Entrevista:O Estado inteligente

domingo, agosto 26, 2007

Celso Ming

As raízes da crise


Uma grande encrenca pede grandes culpados. Foi a esse exercício que se dedicaram os analistas depois que explodiu a bolha do crédito imobiliário de alto risco (subprime) nos Estados Unidos.

Um dos nomes em quase todas as listas é o do ex-presidente do Federal Reserve (Fed, o banco central dos Estados Unidos) Alan Greenspan, que teria sido excessivamente leniente na sua política monetária. A acusação é a de que segurou durante muito tempo juros baixos demais. Ele de fato manteve os juros básicos (Fed funds) em 1% entre junho de 2003 e junho de 2004.

Mas é preciso cavoucar mais para chegar às origens desta crise. Têm a ver com o atual arranjo da economia global que empurrou os Estados Unidos para o consumo e transformou a Ásia e mais um punhado de emergentes (Brasil inclusive) em grandes exportadores de poupança.

Mas, voltando ao Fed. Se os juros fossem puxados para cima no período citado, o resultado provável seria uma deflação cujo efeito seria tão ou mais devastador do que a inflação, como Greenspan tantas vezes advertiu, na medida em que estimularia o consumo e, conforme o caso, derrubaria a arrecadação, já que os impostos são cobrados sobre os preços.

Como já foi apontado nesta coluna, a inflação baixa desse período foi produzida por dois fatores: pela substancial redução dos preços dos produtos fabricados na Ásia (efeito China) e pela larga utilização de Tecnologia de Informação, que reduziu o uso de fatores de produção (matérias-primas, capital e mão-de-obra). Assim, para derrubar a inflação, os bancos centrais não precisaram elevar os juros como antes. O mergulho dos preços facilitou o exercício da política monetária.
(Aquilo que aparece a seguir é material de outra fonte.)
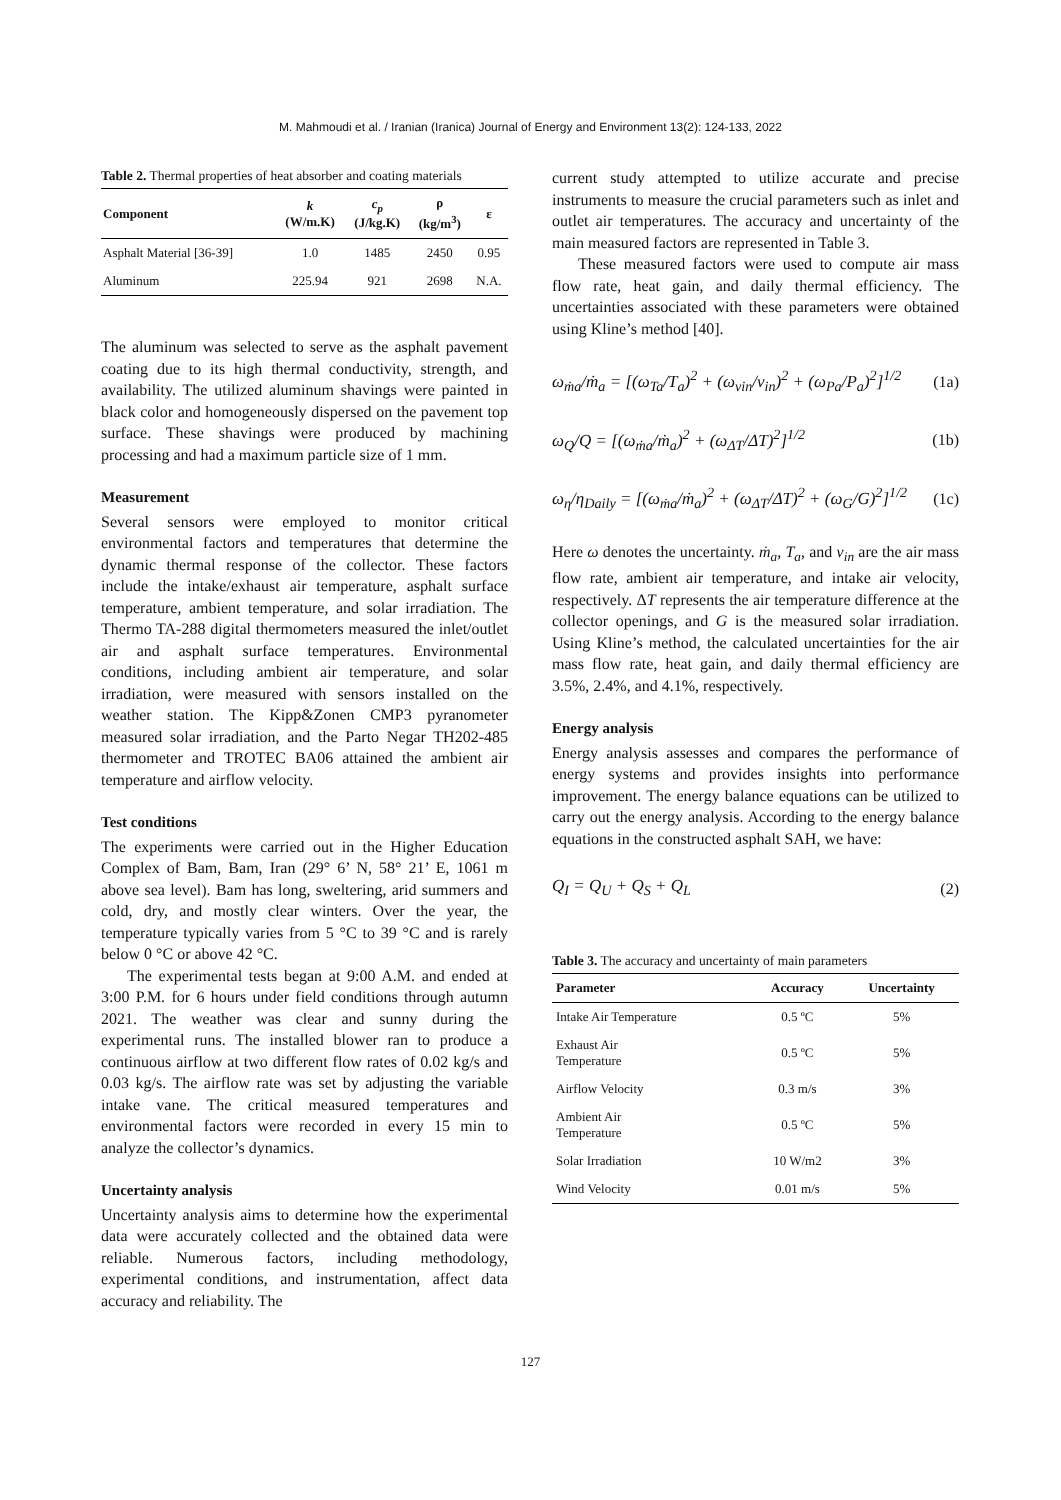M. Mahmoudi et al. / Iranian (Iranica) Journal of Energy and Environment 13(2): 124-133, 2022
Table 2. Thermal properties of heat absorber and coating materials
| Component | k (W/m.K) | c<sub>p</sub> (J/kg.K) | ρ (kg/m<sup>3</sup>) | ε |
| --- | --- | --- | --- | --- |
| Asphalt Material [36-39] | 1.0 | 1485 | 2450 | 0.95 |
| Aluminum | 225.94 | 921 | 2698 | N.A. |
The aluminum was selected to serve as the asphalt pavement coating due to its high thermal conductivity, strength, and availability. The utilized aluminum shavings were painted in black color and homogeneously dispersed on the pavement top surface. These shavings were produced by machining processing and had a maximum particle size of 1 mm.
Measurement
Several sensors were employed to monitor critical environmental factors and temperatures that determine the dynamic thermal response of the collector. These factors include the intake/exhaust air temperature, asphalt surface temperature, ambient temperature, and solar irradiation. The Thermo TA-288 digital thermometers measured the inlet/outlet air and asphalt surface temperatures. Environmental conditions, including ambient air temperature, and solar irradiation, were measured with sensors installed on the weather station. The Kipp&Zonen CMP3 pyranometer measured solar irradiation, and the Parto Negar TH202-485 thermometer and TROTEC BA06 attained the ambient air temperature and airflow velocity.
Test conditions
The experiments were carried out in the Higher Education Complex of Bam, Bam, Iran (29° 6’ N, 58° 21’ E, 1061 m above sea level). Bam has long, sweltering, arid summers and cold, dry, and mostly clear winters. Over the year, the temperature typically varies from 5 °C to 39 °C and is rarely below 0 °C or above 42 °C.
The experimental tests began at 9:00 A.M. and ended at 3:00 P.M. for 6 hours under field conditions through autumn 2021. The weather was clear and sunny during the experimental runs. The installed blower ran to produce a continuous airflow at two different flow rates of 0.02 kg/s and 0.03 kg/s. The airflow rate was set by adjusting the variable intake vane. The critical measured temperatures and environmental factors were recorded in every 15 min to analyze the collector’s dynamics.
Uncertainty analysis
Uncertainty analysis aims to determine how the experimental data were accurately collected and the obtained data were reliable. Numerous factors, including methodology, experimental conditions, and instrumentation, affect data accuracy and reliability. The
current study attempted to utilize accurate and precise instruments to measure the crucial parameters such as inlet and outlet air temperatures. The accuracy and uncertainty of the main measured factors are represented in Table 3.
These measured factors were used to compute air mass flow rate, heat gain, and daily thermal efficiency. The uncertainties associated with these parameters were obtained using Kline’s method [40].
ω<sub>ṁa</sub>/ṁ<sub>a</sub> = [(ω<sub>Ta</sub>/T<sub>a</sub>)<sup>2</sup> + (ω<sub>vin</sub>/v<sub>in</sub>)<sup>2</sup> + (ω<sub>Pa</sub>/P<sub>a</sub>)<sup>2</sup>]<sup>1/2</sup> (1a)
ω<sub>Q</sub>/Q = [(ω<sub>ṁa</sub>/ṁ<sub>a</sub>)<sup>2</sup> + (ω<sub>ΔT</sub>/ΔT)<sup>2</sup>]<sup>1/2</sup> (1b)
ω<sub>η</sub>/η<sub>Daily</sub> = [(ω<sub>ṁa</sub>/ṁ<sub>a</sub>)<sup>2</sup> + (ω<sub>ΔT</sub>/ΔT)<sup>2</sup> + (ω<sub>G</sub>/G)<sup>2</sup>]<sup>1/2</sup> (1c)
Here ω denotes the uncertainty. ṁ<sub>a</sub>, T<sub>a</sub>, and v<sub>in</sub> are the air mass flow rate, ambient air temperature, and intake air velocity, respectively. ΔT represents the air temperature difference at the collector openings, and G is the measured solar irradiation. Using Kline’s method, the calculated uncertainties for the air mass flow rate, heat gain, and daily thermal efficiency are 3.5%, 2.4%, and 4.1%, respectively.
Energy analysis
Energy analysis assesses and compares the performance of energy systems and provides insights into performance improvement. The energy balance equations can be utilized to carry out the energy analysis. According to the energy balance equations in the constructed asphalt SAH, we have:
Q<sub>I</sub> = Q<sub>U</sub> + Q<sub>S</sub> + Q<sub>L</sub> (2)
Table 3. The accuracy and uncertainty of main parameters
| Parameter | Accuracy | Uncertainty |
| --- | --- | --- |
| Intake Air Temperature | 0.5 ºC | 5% |
| Exhaust Air Temperature | 0.5 ºC | 5% |
| Airflow Velocity | 0.3 m/s | 3% |
| Ambient Air Temperature | 0.5 ºC | 5% |
| Solar Irradiation | 10 W/m2 | 3% |
| Wind Velocity | 0.01 m/s | 5% |
127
Essa situação, por sua vez, já era resultado de outro arranjo global, em que os asiáticos e outros emergentes se puseram a exportar para os Estados Unidos e a juntar enormes sobras de receita (superávit comercial). A partir daí, armazenaram reservas, cujo componente principal são títulos do Tesouro dos Estados Unidos (treasuries). Ora, quem compra treasuries exporta poupança para os Estados Unidos. Hoje, a China tem reservas de US$ 1,3 trilhão; o Japão, de US$ 1 trilhão; a Rússia, de US$ 430 bilhões; a Índia, de US$ 230 bilhões; e o Brasil, de US$ 160 bilhões.

Tudo se passou como se os emergentes se dedicassem a fornecer mercadorias e os Estados Unidos, a consumir. A remessa dos dólares do saldo comercial de volta para os Estados Unidos (por meio da compra dos treasuries) é o mecanismo pelo qual os emergentes financiam o consumo americano. Ao longo dos últimos dez anos, os Estados Unidos mostraram poupança negativa ou muito próxima de zero.

Esse ambiente de financiamento fácil (e barato) explica a farra consumista e creditícia dos Estados Unidos, que também produziu a bolha do subprime. E é insustentável a longo prazo porque nem emergentes podem seguir no amontoamento de reservas nem os Estados Unidos podem seguir apenas cigarreando.

A atual crise pode ir embora, mas, sem um megaajuste global, tende a voltar. Aparentemente, a China e o resto dos emergentes têm de consumir mais e os Estados Unidos, poupar mais. Este é o maior desafio do capitalismo global à espera de propostas e de estratégia macropolítica.